General characteristics
- Type: Container Ship
- Tonnage: 97,825 gt
- Length: 338.17 m (1,109.5 ft)
- Beam: 45.60 m (149.6 ft)
- Draught: 14.524 m (47.65 ft)
- Depth: 20.14 m (66.1 ft)
- Installed power: 64,033kW(87,059 hp)
- Propulsion: 1 MAN B&W 12K98MC oil engine driving one fixed pitch propeller
- Speed: 24.5 knots

= NYK Venus =

NYK Venus was one of the largest container ships in the world when it was delivered to its operator, Venus Container Shipping.
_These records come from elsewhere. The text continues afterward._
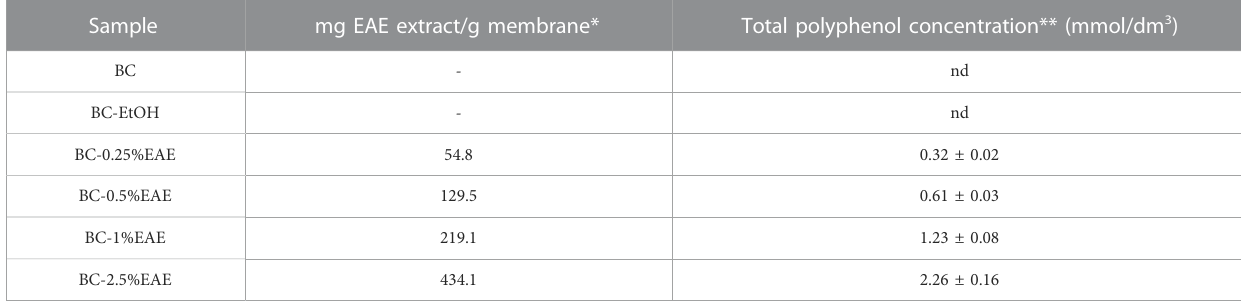
TABLE 1 The plant extract content and total polyphenol accumulation in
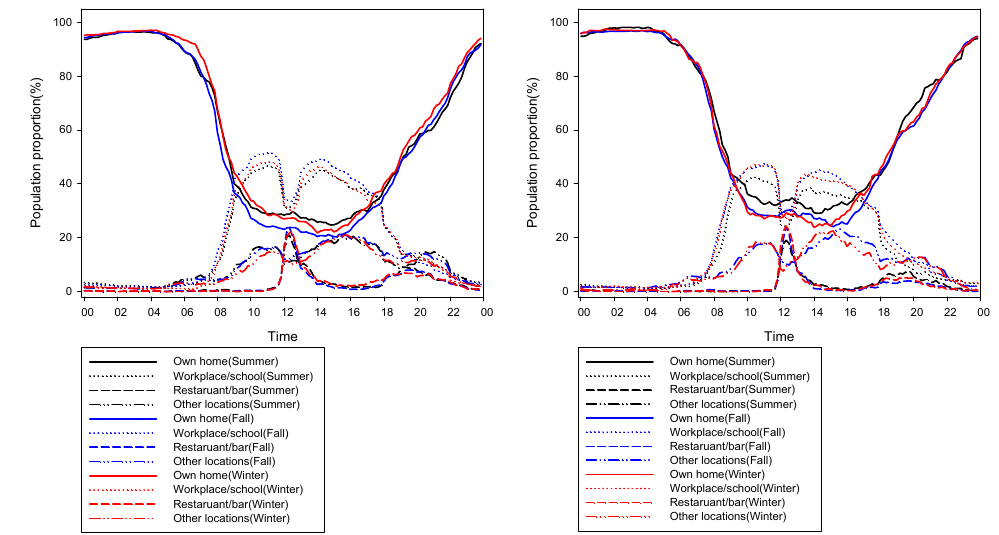
Figure 1 . Percentage of Seoul ( Left ) and Busan ( Right ) participants in 4 locations by the time of day over three seasons.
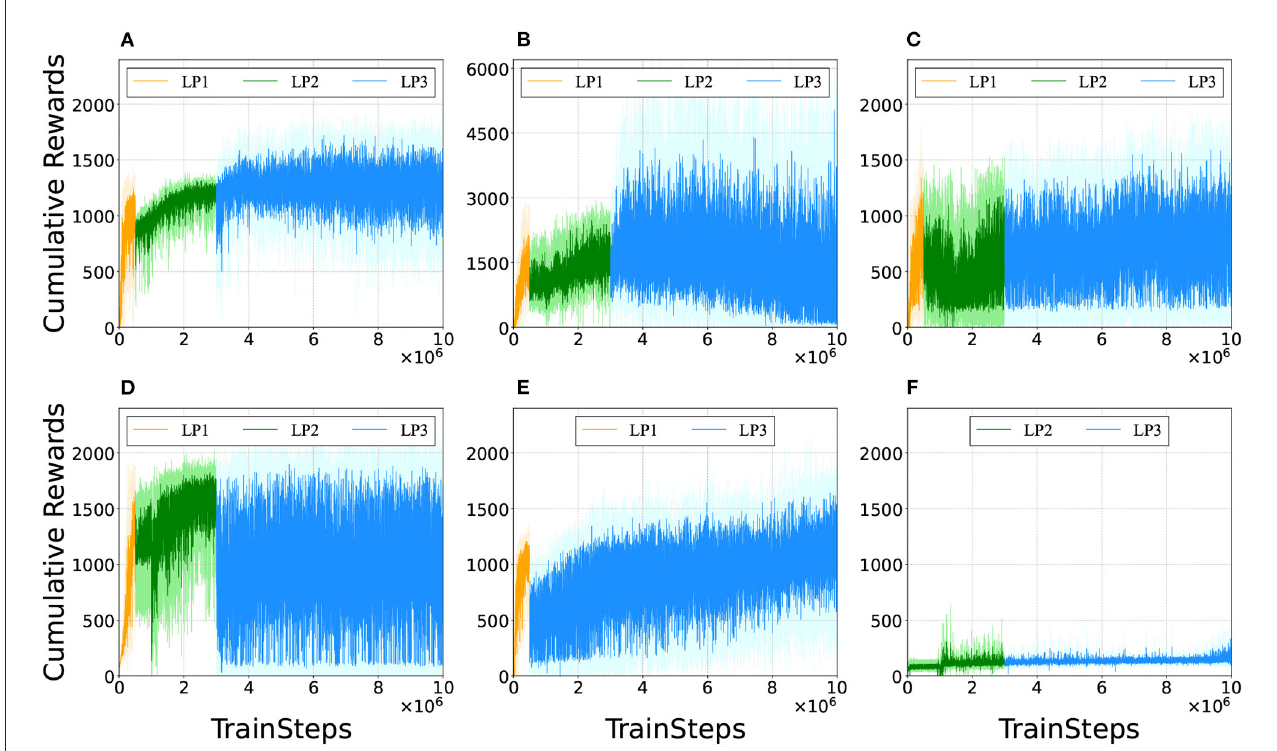
FIGURE13 Comparison of learning curves. We evaluated the policies every 1,000 training time steps by testing the performance for one episode (the maximum ω v ) from Equation (2), i.e., the reward function was changed to length being 1,000 time steps). (A) Proposed method. (B) Excluding 1 / (1 + r ( s t , a t ) E t E t x f forward f alive f support . 1 / (1 ω E ω v ω v ) normalizes the value among the rewards that vary widely due to velocity term ω v ˙ = − | − + + + + − 1 | + The range of ω v in LP1 and LP2 was set to [0,2.5]. The agent was trained to learn appropriate outputs for ω v ω v in LP1 and LP2 was changed to [1.5,2.5]. The agent was trained to learn appropriate outputs for larger ω v first than smaller ω v . (E) Without LP2. The reward function was set with LP1 parameters in the initial 500 thousand training time steps and with LP3 parameters in the rest of 9.5 million training time steps. (F) Without LP1. The reward function was set with LP2 parameters in the initial 3 million training time steps and with LP3 parameters in the rest of 7 million training time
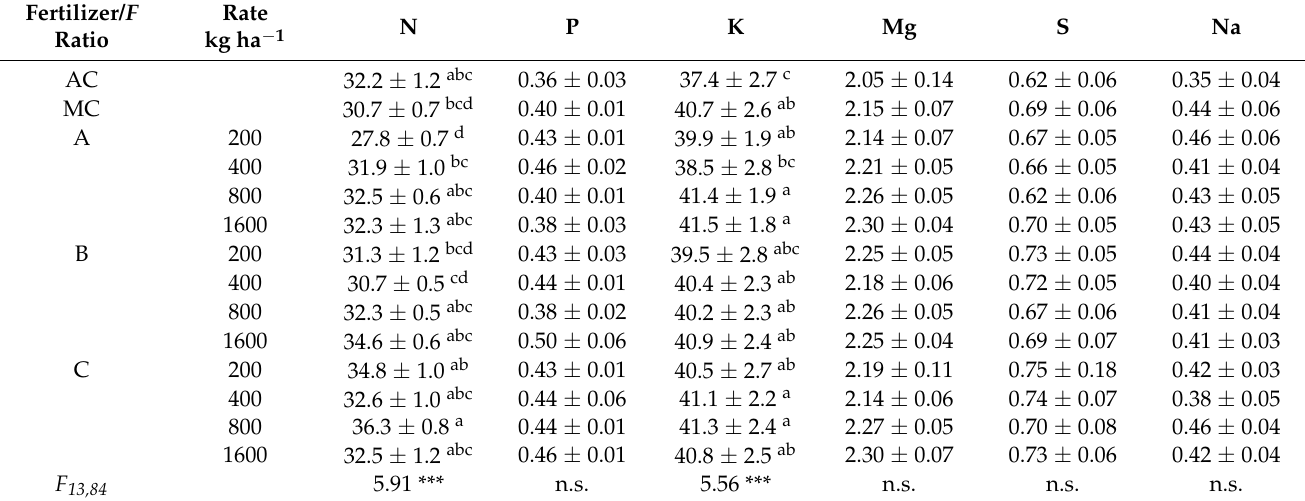
plots fertilized with the C fertilizer. For the B fertilizer, the highest average N content was obtained for the highest its rate. Regardless of the rate, the effect of the tested fertilizers on N content was as follows: A (31.1) < B (32.2) < C (34.0 g kg − 1 ). Among all studied treatments, including the MC, the highest content of N in tomato fruits was recorded for plants fertilized with the C fertilizer at the rate of 800 kg ha − 1 . The N content was significantly higher as compared to the A200, A400, B200, B400 and MC plots. Contrary to N, the K content in the tomato fruits grown on the MC was significantly higher in comparison to the AC (Table 3). Table 8. Effect of bio-fertilizer application on macronutrients content of tomato fruits in g kg − 1 DM (mean ± standard error). Fertilizer/ F Rate Ratio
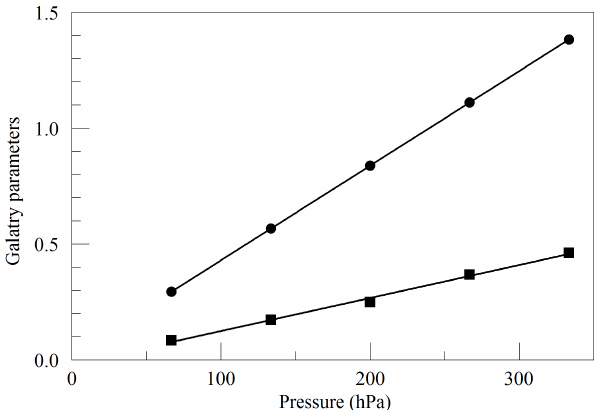
Figure 2. Best-fit values for the Galatry parameters of the Q13Q13 line of O 2 , as a function of pressure. The line broadening parame- ter y is represented by circles, and the line narrowing parameter z is represented by squares. The solid lines are linear fits to the mea- surements. The respective best-fit offset and slope are 0.0227 and 0.004082hPa − 1 for y , and − 0 . 0169 and 0.001424hPa − 1 for z .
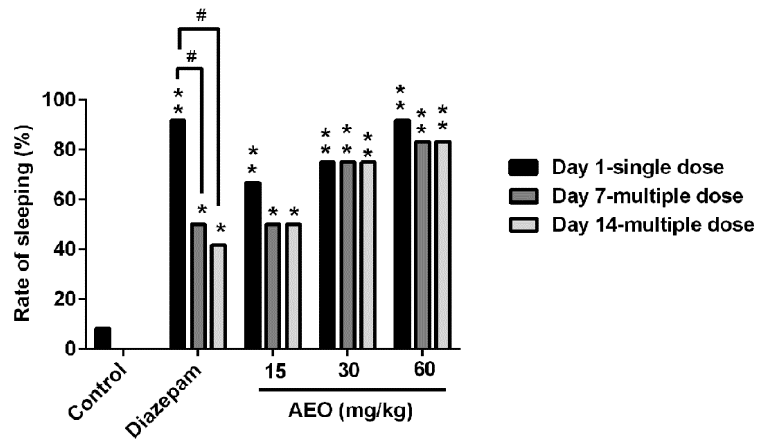
Figure 3. Effect of AEO on subthreshold pentobarbital-induced sleeping. AEO (15, 30, and 60 mg/kg), diazepam (2 mg/kg), or saline was administrated i.p. 30 min before the pentobarbital sodium (25 mg/kg) i.p. injection. The results are presented as mean ± SEM with n = 12. * p < 0.05 and ** p < 0.01 vs. control group at the same time. # p < 0.05 vs. the corresponding group at the same dose.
It is a sister ship to the . The NYK Venus is owned by Nippon Yusen Kaisa (sometimes known as NYK Line) of Japan.

==Hull and Engine==
The NYK Venus was built by Hyundai Heavy Industries. It is a fully cellular container ship at 338 m in length and 46 m beam, with a capacity of 9,012 TEU including 854 refrigerated compartments.

The vessel is powered by a MAN B&W 12K98MC engine, capable of producing 64,033 kW (87,059 hp) driving one fixed propeller. This two-stroke, 12-cylinder engine was built by Hyundai Heavy Industries. The vessel uses 5 auxiliary a/c generators.